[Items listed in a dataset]
"""

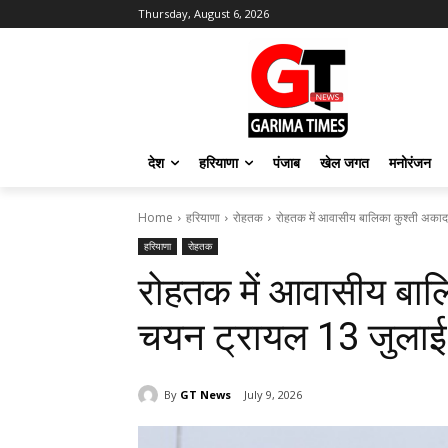
Thursday, August 6, 2026
देश
हरियाणा
पंजाब
खेल जगत
मनोरंजन
Home
हरियाणा
रोहतक
रोहतक में आवासीय बालिका कुश्ती अकाद
हरियाणा
रोहतक
रोहतक में आवासीय बाल
चयन ट्रायल 13 जुलाई क
By
GT News
July 9, 2026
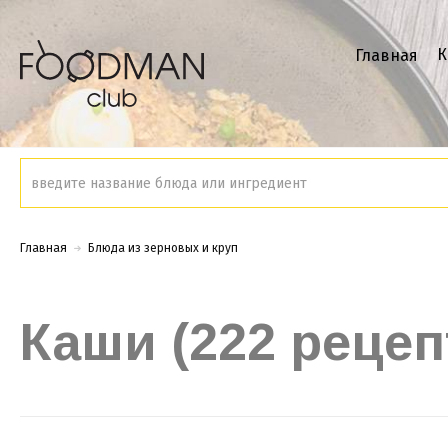
К
Главная
Главная
Блюда из зерновых и круп
Каши (222 рецеп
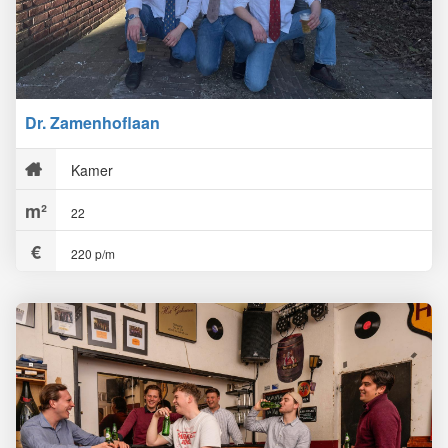
Dr. Zamenhoflaan
Kamer
22
220 p/m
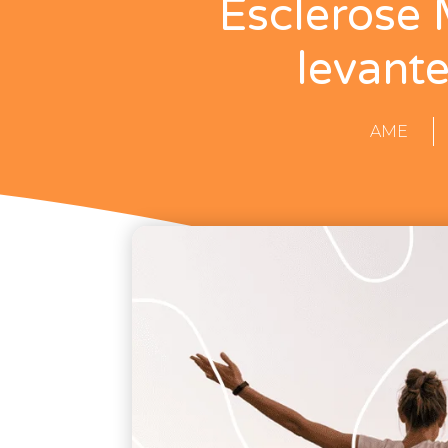
Esclerose 
levant
AME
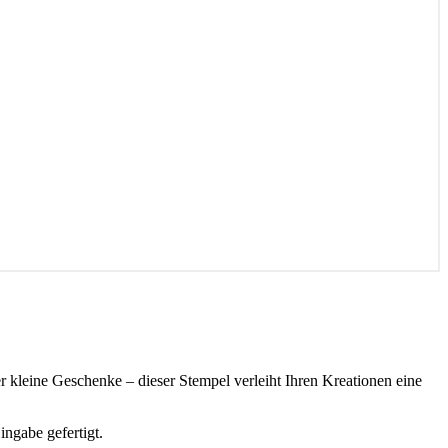
r kleine Geschenke – dieser Stempel verleiht Ihren Kreationen eine
ingabe gefertigt.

"""

Problem description: The goal is an exact reprint of the entries, leaving out the pictures.

Answer to this exercise:
Thursday, August 6, 2026
देश
हरियाणा
पंजाब
खेल जगत
मनोरंजन
Home
हरियाणा
रोहतक
रोहतक में आवासीय बालिका कुश्ती अकाद
हरियाणा
रोहतक
रोहतक में आवासीय बाल
चयन ट्रायल 13 जुलाई क
By
GT News
July 9, 2026
К
Главная
Главная
Блюда из зерновых и круп
Каши (222 рецеп
Dr. Zamenhoflaan
Kamer
22
220 p/m
Esclerose 
levant
AME
r kleine Geschenke – dieser Stempel verleiht Ihren Kreationen eine
ingabe gefertigt.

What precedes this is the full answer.